Calculate the pOH of ${{10}^{-2}}$ M monobasic acid if value of ${{K}_{w}}$ at ${{90}^{\circ }}C$ is ${{10}^{-12}}$.
(a) 2
(b) 10
(c) 12
(d) 7

Answer 1

${{K}_{w}}$is the symbol of the ionic product of water and it is equal to the sum of the concentration of hydrogen ions and concentration of hydroxyl ions in the solution. So the formula can be used as ${{K}_{w}}=pOH+pH$.

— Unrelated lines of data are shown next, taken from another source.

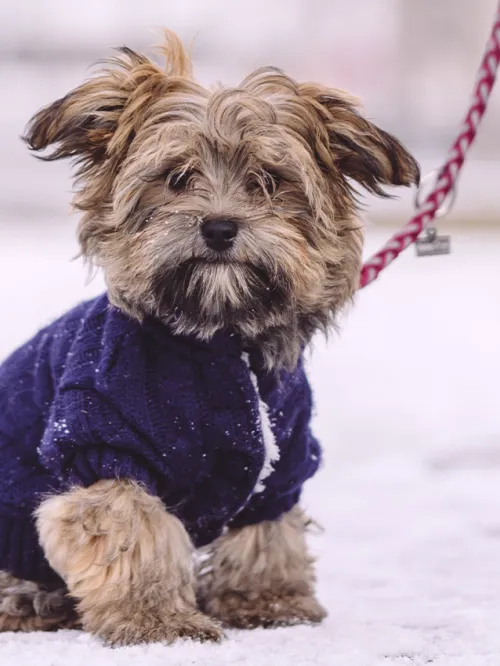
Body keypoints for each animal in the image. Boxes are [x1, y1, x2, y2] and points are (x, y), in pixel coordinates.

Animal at [0, 32, 418, 644]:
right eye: (176, 178)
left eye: (269, 181)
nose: (220, 227)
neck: (218, 339)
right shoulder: (103, 445)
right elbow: (133, 531)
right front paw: (156, 617)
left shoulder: (284, 457)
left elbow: (268, 534)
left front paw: (268, 601)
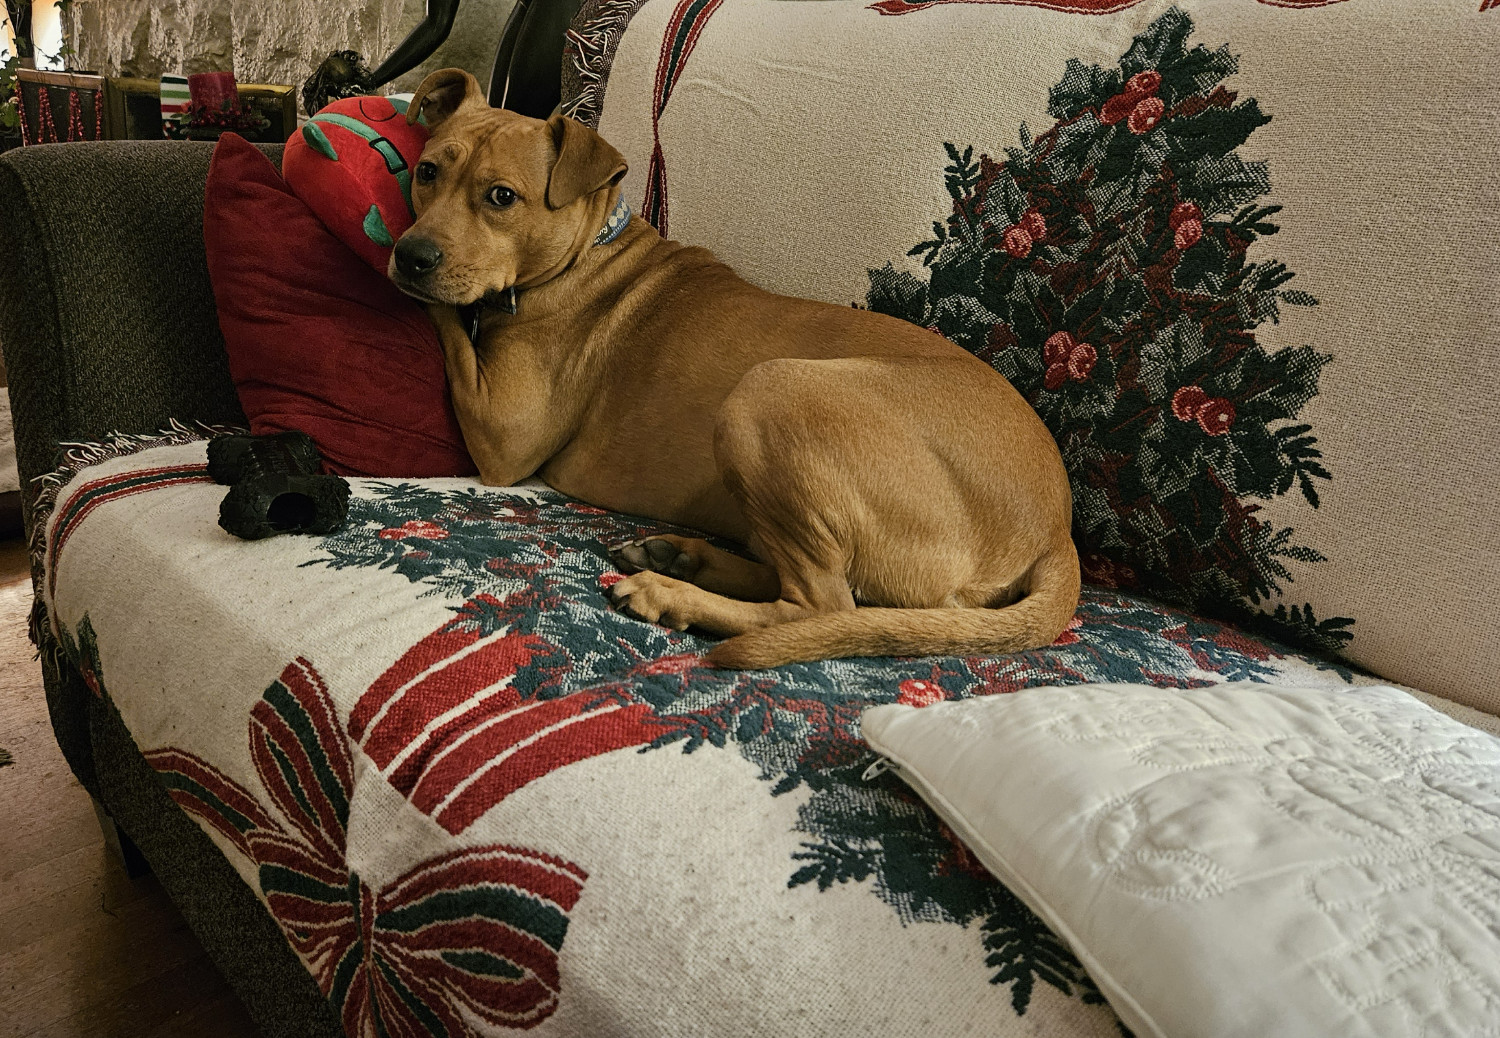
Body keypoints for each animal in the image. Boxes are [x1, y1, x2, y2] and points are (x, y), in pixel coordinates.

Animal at [390, 73, 1080, 669]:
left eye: (502, 197)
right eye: (427, 173)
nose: (410, 254)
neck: (587, 252)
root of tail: (1057, 532)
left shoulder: (504, 436)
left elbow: (445, 318)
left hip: (771, 390)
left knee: (819, 605)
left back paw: (672, 593)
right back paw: (680, 556)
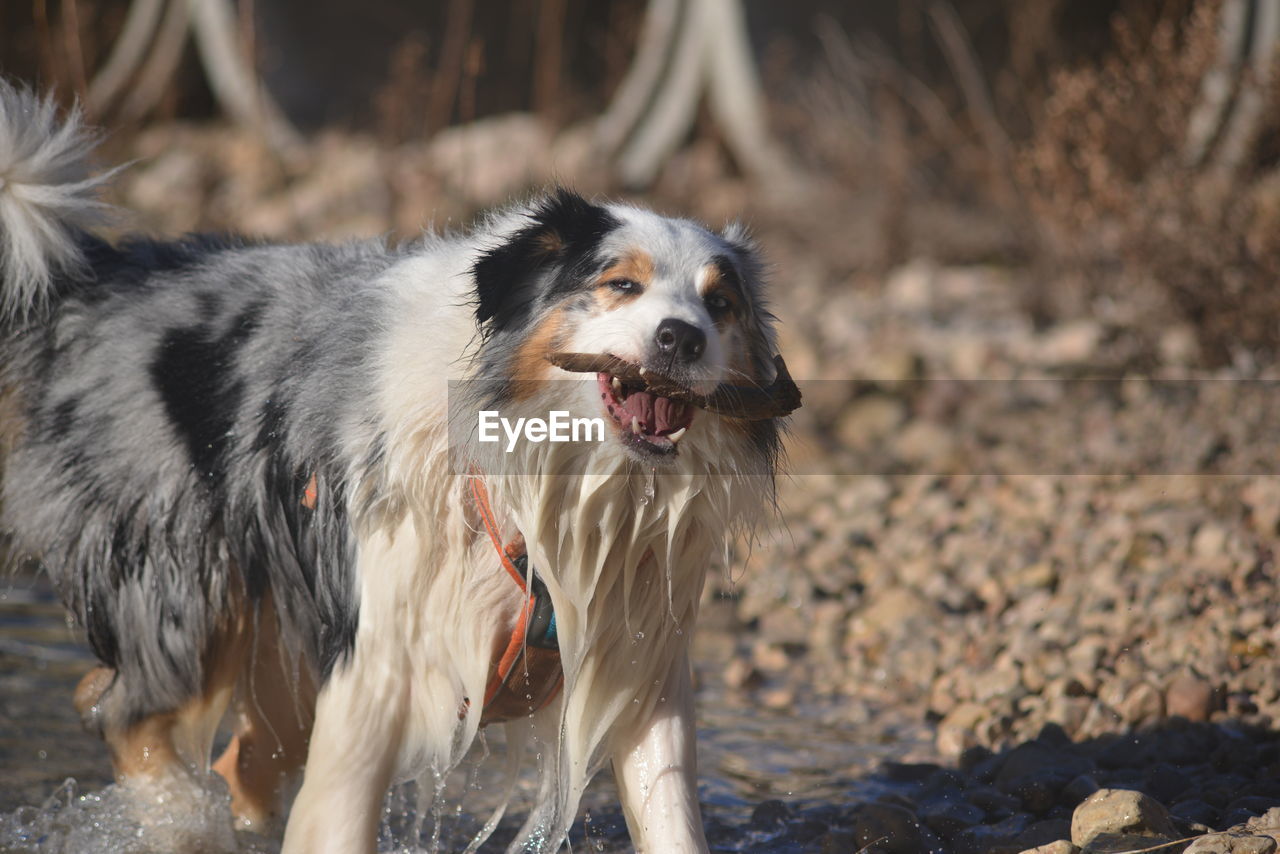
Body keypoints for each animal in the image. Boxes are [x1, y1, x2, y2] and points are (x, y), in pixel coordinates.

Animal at [0, 81, 793, 854]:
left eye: (721, 303)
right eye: (621, 283)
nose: (682, 338)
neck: (540, 479)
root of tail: (103, 273)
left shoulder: (641, 667)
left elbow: (672, 816)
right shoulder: (376, 667)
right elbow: (336, 820)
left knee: (242, 759)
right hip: (183, 586)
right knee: (122, 712)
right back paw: (179, 822)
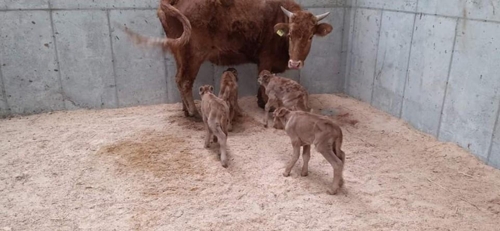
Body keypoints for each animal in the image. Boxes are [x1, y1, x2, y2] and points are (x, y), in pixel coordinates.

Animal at [118, 0, 332, 118]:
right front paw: (265, 104)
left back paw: (185, 110)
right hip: (193, 55)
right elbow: (265, 80)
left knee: (179, 79)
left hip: (180, 53)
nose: (295, 63)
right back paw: (194, 112)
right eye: (290, 35)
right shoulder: (266, 59)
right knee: (185, 81)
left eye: (310, 36)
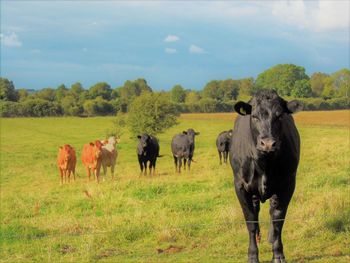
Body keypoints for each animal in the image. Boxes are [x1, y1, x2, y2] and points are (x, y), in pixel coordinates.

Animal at [231, 89, 302, 262]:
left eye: (279, 116)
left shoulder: (287, 184)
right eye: (255, 116)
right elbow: (250, 219)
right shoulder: (240, 186)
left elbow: (278, 219)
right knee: (256, 211)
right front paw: (252, 255)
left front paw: (278, 254)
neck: (264, 164)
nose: (268, 143)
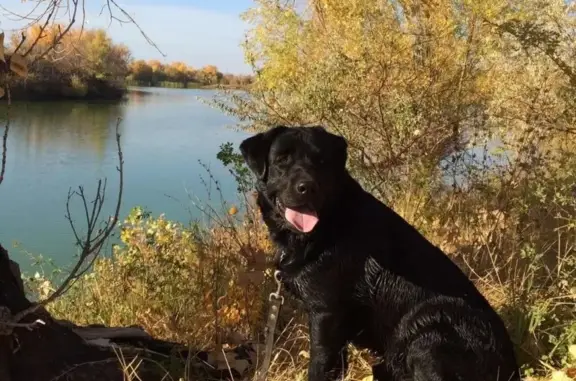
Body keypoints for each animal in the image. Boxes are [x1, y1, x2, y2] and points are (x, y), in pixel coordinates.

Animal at [238, 125, 520, 380]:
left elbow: (320, 366)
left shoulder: (326, 313)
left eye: (321, 161)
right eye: (281, 160)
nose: (307, 186)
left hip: (427, 330)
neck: (327, 225)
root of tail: (511, 369)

Complete step by step answer:
In the question, it is mentioned that the acid is monobasic which means that one molecule of the acid can donate one hydrogen ion or we can say that the concentration of the acid is equal to the concentration of hydrogen ions in the solution. And the concentration of the hydrogen ions in the solution is given ${{10}^{-2}}$ M. Therefore we know that the negative logarithm of the concentration of hydrogen ions in the solution is equal to the pH of the solution.
This can be written as:
$pH=-\log [{{H}^{+}}]$
Now putting the value of hydrogen ions we get:
$pH=-\log [{{10}^{-2}}]$
$pH=2\log 10$
We know that log 10 is 1, so:
$pH=2$
${{K}_{w}}$is the symbol of an ionic product of water and it is equal to the sum of concentration of hydrogen ions and concentration of hydroxyl ions in the solution.
It can be written as:
${{K}_{w}}=pOH+pH$
Now we are given the value of ionic product of water as ${{10}^{-12}}$, so this is written as:
$pH+pOH=12$
We know the value of pH is 2, so putting the value we get:
$2+pOH=12$
$pOH=12-2$
$pOH=10$
So the value of pOH is 10.

Therefore, the correct answer is an option (b) 10.

Note: The value of ${{K}_{w}}$is ${{10}^{-12}}$, and in equation form it is converted as:
${{K}_{w}}=-\log [{{10}^{-12}}]$
${{K}_{w}}=12\log 10$
Value of log 10 is one, so
${{K}_{w}}=12$
So the equation becomes:
$pH+pOH=12$.